Extrait de mon journal personnel





"Départ de F & D, pour la rentrée de Morges. Il me paraît étonnement normal de rester dans le Sud en vacances, et je comprends qu’il me semblait durant toutes ces années anormal de rentrer pour retravailler, mais une fois les visiteurs partis sur la longue route du retour, que je connais si bien, tout de même une petite pointe étonnante de regret de n’être pas parti avec les amis. « Ma place est auprès de mes camarades ». Cette phrase m’a hanté durant quelques minutes, puis s’en est allée dans le lâche soulagement de n’avoir pas d’obligation en Suisse avant la semaine prochaine. Les « camarades », le mot fait penser à la chambrée des soldats ou au vestiaire de l’équipe, plus qu’à la salle des maîtres. Et pourtant je me suis senti solidaire, un instant, de cet immense effort institutionnel collectif d’éducation, et surtout de ses acteurs. Je m’interroge sur ce sentiment ténu : après quarante ans, je ne regrette pas l’enseignement, qui me fatiguait de plus en plus.

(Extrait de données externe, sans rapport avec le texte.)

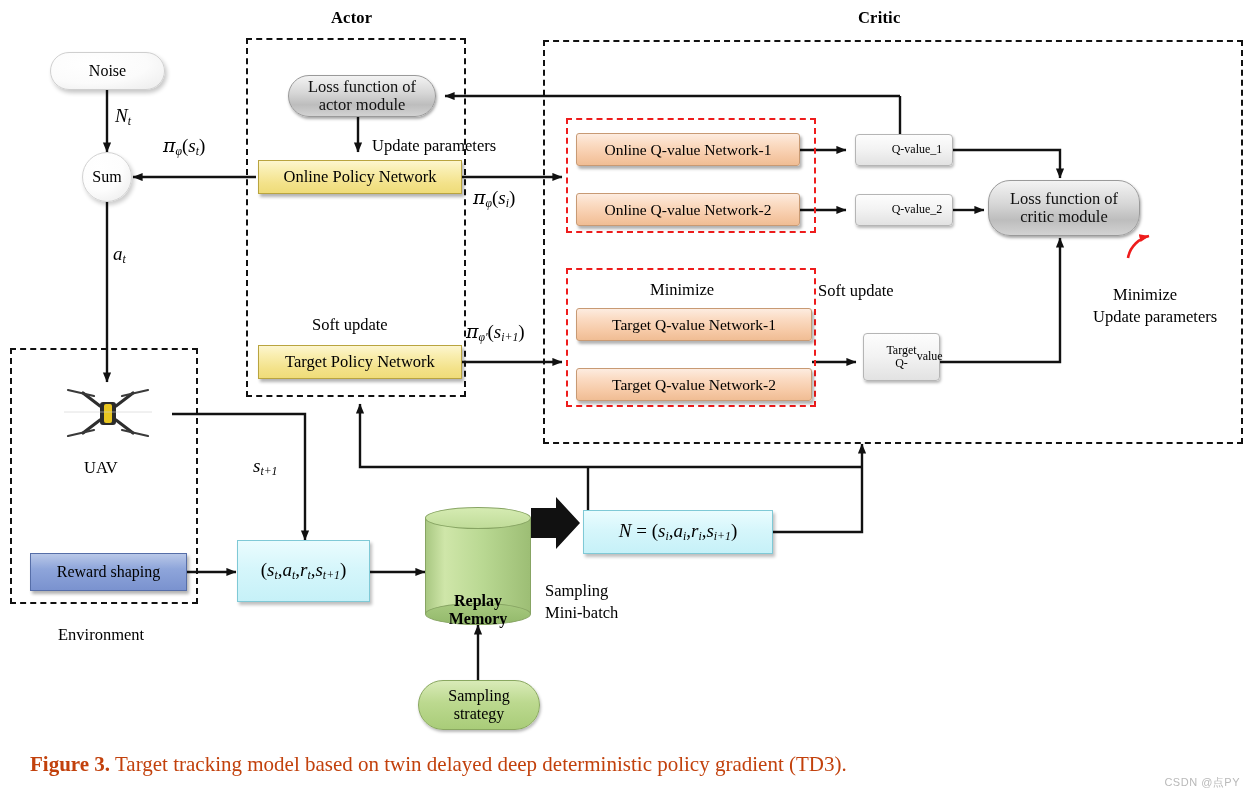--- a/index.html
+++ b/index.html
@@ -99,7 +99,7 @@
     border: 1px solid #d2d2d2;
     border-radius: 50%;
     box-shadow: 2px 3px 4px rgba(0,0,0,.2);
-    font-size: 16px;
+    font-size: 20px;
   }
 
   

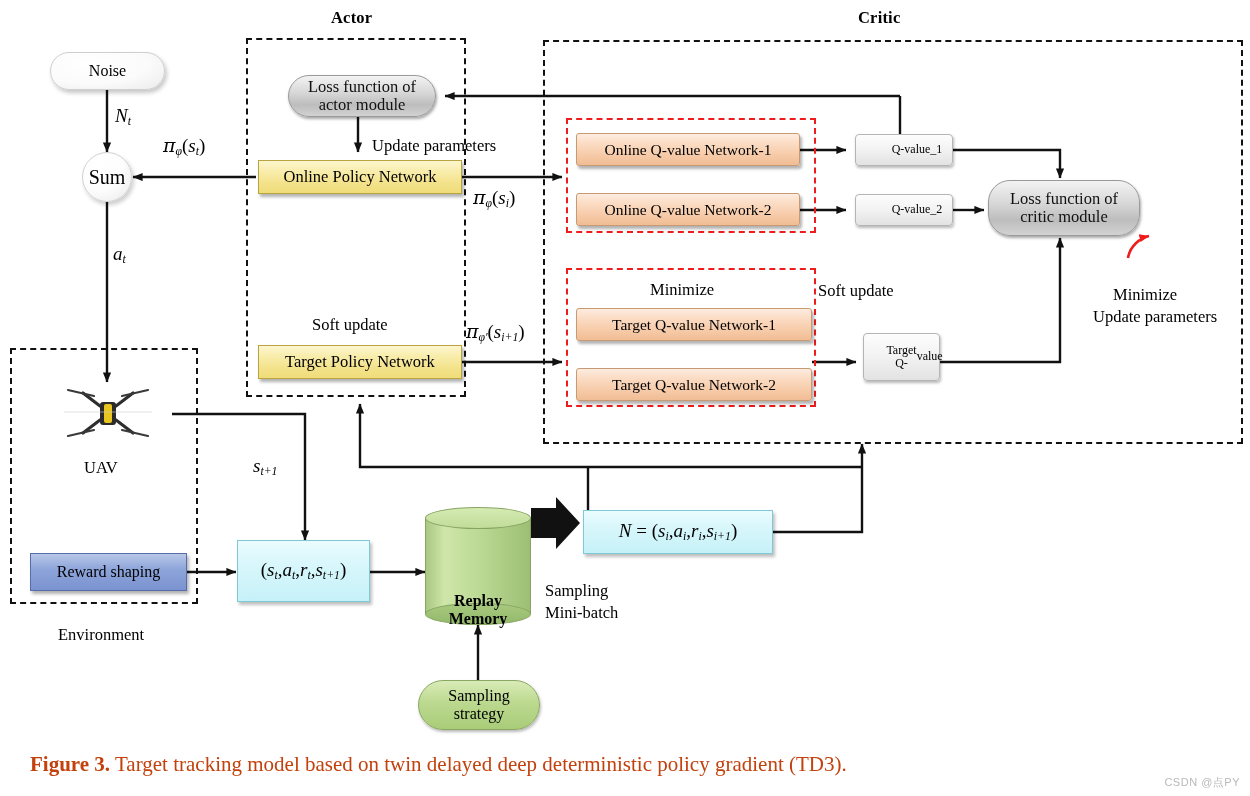--- a/index.html
+++ b/index.html
@@ -274,7 +274,7 @@
 
   <div class="plainlabel" style="left:372px; top:136px;">Update parameters</div>
 
-  <div class="node yellowbox" style="left:258px; top:160px; width:204px; height:34px;">
+  <div class="node yellowbox" style="left:258px; top:160px; width:204px; height:40px;">
     <span>Online Policy Network</span>
   </div>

Je ne regrette pas l’école, qui m’a toujours demandé un grand effort d’adaptation et d’intégration. Je ne regrette pas mes 4'000 élèves, que je porte toujours en moi, dans une grande mémoire un peu involontaire. « Ma place est auprès de mes camarades » désigne d’ailleurs plutôt un devoir qu’un plaisir, la solidarité avec la horde de chasseurs primitifs sans lesquels on mourrait seul dans la nuit : mais avec toute la tendresse que je leur voue, je dois maintenant apprendre que j’ai le droit de les abandonner à leur destin, ne pouvant plus rien pour eux, et l’enseignement avec eux. Ce que je devais déjà m’imposer chaque année, aux promotions, pour les élèves qui partaient dans la vie — mon sort aujourd’hui. Et pourtant, j’ai vu aujourd’hui les rails commencer à diverger sous mes pieds, à l’aiguillage, et j’ai laissé partir l’autre train, pour suivre ma propre voie."